● WHAT IS REQUIRED
How many lines in the entries below include the string "round"? Answer with the number only.

● EXERCISE MATERIAL
▬▬▬

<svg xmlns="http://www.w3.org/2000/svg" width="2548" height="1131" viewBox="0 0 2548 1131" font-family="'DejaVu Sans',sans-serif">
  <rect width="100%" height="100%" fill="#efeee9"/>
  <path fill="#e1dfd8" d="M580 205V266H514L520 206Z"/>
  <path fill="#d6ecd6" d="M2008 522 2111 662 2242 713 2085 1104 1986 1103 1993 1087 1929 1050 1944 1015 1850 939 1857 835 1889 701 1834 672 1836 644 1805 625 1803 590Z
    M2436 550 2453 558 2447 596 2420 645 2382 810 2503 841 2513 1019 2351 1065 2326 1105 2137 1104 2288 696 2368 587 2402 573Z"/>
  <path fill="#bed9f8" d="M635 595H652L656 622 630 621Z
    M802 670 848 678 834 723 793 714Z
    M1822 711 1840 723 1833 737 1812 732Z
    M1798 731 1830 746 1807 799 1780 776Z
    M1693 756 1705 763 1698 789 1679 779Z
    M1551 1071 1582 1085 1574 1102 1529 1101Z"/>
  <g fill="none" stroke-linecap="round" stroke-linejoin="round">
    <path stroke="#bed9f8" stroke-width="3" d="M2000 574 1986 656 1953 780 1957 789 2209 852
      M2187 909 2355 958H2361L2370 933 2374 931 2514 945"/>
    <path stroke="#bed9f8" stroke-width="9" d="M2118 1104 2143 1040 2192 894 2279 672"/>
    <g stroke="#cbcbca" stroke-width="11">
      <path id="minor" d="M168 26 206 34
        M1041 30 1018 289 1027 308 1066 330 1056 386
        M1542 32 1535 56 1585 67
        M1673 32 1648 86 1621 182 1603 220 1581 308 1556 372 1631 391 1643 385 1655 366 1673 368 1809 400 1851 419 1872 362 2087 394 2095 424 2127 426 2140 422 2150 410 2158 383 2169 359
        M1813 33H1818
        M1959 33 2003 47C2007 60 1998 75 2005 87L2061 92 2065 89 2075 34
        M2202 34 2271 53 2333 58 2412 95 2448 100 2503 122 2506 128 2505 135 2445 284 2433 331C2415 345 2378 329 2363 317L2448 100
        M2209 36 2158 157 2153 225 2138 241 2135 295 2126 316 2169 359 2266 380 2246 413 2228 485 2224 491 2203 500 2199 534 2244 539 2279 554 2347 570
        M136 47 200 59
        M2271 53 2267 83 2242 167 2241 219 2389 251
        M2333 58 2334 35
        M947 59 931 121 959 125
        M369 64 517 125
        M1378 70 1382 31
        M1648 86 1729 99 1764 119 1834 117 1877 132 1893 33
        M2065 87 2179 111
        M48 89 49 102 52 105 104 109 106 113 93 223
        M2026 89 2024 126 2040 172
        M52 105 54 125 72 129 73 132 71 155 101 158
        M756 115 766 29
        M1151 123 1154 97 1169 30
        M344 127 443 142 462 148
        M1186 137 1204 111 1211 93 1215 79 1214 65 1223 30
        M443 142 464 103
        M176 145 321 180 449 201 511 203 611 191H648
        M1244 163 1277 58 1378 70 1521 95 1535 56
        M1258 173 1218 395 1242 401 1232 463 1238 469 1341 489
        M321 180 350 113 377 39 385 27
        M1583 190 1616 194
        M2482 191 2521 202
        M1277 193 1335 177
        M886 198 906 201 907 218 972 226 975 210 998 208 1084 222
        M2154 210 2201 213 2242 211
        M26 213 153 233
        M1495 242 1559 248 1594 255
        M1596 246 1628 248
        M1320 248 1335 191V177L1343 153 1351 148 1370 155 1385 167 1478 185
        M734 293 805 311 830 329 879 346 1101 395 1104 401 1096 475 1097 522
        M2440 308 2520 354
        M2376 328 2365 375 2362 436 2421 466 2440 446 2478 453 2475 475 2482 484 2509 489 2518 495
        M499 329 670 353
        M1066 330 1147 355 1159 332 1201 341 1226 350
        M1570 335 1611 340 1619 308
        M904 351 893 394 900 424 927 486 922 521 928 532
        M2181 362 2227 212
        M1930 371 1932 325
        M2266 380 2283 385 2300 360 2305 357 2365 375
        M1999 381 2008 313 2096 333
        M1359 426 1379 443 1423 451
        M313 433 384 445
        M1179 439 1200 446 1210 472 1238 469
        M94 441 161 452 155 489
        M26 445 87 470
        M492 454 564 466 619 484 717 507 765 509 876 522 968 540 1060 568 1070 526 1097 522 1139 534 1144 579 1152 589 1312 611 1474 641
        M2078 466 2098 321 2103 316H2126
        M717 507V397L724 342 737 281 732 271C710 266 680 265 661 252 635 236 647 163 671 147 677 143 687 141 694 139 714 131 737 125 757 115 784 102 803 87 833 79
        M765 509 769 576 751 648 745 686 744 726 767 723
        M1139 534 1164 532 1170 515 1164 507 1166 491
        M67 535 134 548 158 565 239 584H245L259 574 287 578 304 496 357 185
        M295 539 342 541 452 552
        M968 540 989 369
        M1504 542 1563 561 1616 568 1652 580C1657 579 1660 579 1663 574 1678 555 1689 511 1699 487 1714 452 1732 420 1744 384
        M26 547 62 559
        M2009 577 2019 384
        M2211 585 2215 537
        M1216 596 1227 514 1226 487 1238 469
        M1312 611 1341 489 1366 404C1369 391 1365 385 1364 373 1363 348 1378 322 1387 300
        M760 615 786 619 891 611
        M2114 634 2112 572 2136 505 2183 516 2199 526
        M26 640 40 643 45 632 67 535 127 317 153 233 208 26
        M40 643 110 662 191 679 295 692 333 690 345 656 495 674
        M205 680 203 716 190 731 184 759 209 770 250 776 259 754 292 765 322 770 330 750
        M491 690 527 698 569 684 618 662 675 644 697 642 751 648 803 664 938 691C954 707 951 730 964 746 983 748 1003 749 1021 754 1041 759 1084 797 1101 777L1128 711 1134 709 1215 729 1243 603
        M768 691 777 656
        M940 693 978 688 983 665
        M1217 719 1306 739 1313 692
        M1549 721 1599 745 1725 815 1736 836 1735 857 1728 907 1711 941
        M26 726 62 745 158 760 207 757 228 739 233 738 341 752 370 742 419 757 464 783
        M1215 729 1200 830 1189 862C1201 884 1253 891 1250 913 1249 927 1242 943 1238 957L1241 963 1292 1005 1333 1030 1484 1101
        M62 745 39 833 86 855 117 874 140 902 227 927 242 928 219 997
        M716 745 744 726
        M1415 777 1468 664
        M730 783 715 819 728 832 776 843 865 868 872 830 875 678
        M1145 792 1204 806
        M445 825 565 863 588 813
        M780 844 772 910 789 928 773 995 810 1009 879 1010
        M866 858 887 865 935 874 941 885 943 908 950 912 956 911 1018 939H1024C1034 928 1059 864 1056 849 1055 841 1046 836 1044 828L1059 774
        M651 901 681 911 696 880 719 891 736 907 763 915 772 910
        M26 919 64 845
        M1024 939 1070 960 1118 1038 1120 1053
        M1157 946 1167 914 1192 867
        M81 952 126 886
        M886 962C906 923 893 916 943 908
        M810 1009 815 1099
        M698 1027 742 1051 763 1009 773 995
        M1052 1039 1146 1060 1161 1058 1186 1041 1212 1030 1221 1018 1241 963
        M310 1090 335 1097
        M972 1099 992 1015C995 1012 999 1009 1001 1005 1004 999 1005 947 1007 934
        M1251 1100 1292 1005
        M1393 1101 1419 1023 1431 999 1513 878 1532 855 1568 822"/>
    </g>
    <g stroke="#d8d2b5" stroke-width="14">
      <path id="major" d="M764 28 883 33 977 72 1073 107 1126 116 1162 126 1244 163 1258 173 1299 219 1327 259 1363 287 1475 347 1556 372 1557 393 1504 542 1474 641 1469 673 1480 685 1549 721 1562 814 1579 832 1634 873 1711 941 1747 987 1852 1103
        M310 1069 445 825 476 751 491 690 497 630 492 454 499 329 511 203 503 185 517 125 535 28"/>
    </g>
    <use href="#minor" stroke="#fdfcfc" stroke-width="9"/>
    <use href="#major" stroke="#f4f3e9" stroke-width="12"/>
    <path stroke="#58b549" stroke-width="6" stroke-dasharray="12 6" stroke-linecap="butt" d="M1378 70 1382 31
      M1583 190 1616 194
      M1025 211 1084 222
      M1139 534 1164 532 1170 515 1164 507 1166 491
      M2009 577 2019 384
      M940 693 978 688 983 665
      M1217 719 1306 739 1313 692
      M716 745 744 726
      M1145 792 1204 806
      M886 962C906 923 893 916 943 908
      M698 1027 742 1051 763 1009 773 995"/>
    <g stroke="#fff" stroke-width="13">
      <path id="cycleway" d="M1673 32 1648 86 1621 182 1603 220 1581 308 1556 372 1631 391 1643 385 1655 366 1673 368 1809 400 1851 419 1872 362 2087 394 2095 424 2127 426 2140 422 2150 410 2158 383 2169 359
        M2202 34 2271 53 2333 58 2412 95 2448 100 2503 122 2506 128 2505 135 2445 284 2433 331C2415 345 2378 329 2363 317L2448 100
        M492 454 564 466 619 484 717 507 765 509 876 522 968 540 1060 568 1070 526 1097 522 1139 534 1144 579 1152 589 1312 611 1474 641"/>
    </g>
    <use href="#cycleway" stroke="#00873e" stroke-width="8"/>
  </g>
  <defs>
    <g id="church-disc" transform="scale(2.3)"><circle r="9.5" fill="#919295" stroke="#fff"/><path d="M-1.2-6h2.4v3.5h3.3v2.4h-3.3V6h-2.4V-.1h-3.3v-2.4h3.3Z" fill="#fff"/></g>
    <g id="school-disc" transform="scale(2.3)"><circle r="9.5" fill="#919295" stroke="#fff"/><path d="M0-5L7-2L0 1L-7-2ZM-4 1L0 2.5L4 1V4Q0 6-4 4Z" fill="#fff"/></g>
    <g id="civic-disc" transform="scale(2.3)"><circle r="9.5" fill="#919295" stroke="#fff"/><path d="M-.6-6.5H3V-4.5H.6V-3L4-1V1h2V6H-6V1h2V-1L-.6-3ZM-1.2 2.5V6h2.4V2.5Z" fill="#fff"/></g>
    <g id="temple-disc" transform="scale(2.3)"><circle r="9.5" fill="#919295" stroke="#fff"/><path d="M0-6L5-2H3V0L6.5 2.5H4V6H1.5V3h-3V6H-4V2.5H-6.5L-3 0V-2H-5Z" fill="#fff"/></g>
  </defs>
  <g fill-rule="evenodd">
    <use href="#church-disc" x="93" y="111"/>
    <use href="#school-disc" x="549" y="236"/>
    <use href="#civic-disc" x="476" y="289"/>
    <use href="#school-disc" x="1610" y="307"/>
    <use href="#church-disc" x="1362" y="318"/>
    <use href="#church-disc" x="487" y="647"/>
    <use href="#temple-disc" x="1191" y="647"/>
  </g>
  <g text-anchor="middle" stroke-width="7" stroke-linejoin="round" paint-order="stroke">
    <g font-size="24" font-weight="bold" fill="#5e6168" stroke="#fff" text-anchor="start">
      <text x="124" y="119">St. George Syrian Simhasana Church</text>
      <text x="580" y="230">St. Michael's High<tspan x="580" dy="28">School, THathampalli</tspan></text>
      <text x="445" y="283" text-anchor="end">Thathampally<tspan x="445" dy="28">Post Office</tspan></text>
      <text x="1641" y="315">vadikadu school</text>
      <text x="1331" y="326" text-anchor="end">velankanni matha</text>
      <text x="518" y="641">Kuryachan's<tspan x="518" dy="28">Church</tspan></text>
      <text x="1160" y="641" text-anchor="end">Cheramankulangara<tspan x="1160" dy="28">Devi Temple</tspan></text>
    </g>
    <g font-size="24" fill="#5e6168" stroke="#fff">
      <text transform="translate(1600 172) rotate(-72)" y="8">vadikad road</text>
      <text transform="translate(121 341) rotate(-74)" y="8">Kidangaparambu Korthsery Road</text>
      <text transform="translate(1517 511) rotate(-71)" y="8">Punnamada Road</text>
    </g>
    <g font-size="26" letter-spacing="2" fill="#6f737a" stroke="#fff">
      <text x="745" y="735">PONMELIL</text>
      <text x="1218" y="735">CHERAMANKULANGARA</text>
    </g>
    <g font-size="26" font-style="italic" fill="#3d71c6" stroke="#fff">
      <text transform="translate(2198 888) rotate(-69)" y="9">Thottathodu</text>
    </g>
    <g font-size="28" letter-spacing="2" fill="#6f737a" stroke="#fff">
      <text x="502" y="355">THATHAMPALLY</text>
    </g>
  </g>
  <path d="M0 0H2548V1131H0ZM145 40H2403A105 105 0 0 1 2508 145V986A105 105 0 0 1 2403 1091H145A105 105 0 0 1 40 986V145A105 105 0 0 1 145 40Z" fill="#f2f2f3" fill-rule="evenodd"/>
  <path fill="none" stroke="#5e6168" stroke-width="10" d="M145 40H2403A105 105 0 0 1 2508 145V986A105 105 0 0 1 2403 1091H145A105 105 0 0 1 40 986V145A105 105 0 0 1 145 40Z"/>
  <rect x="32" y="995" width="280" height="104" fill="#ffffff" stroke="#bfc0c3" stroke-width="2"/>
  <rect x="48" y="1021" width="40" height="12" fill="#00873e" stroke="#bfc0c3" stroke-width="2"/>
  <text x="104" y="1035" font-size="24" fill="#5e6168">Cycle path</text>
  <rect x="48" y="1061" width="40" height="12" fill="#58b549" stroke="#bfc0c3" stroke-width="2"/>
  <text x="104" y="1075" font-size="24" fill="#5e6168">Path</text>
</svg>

▬▬▬

● SOLUTION
2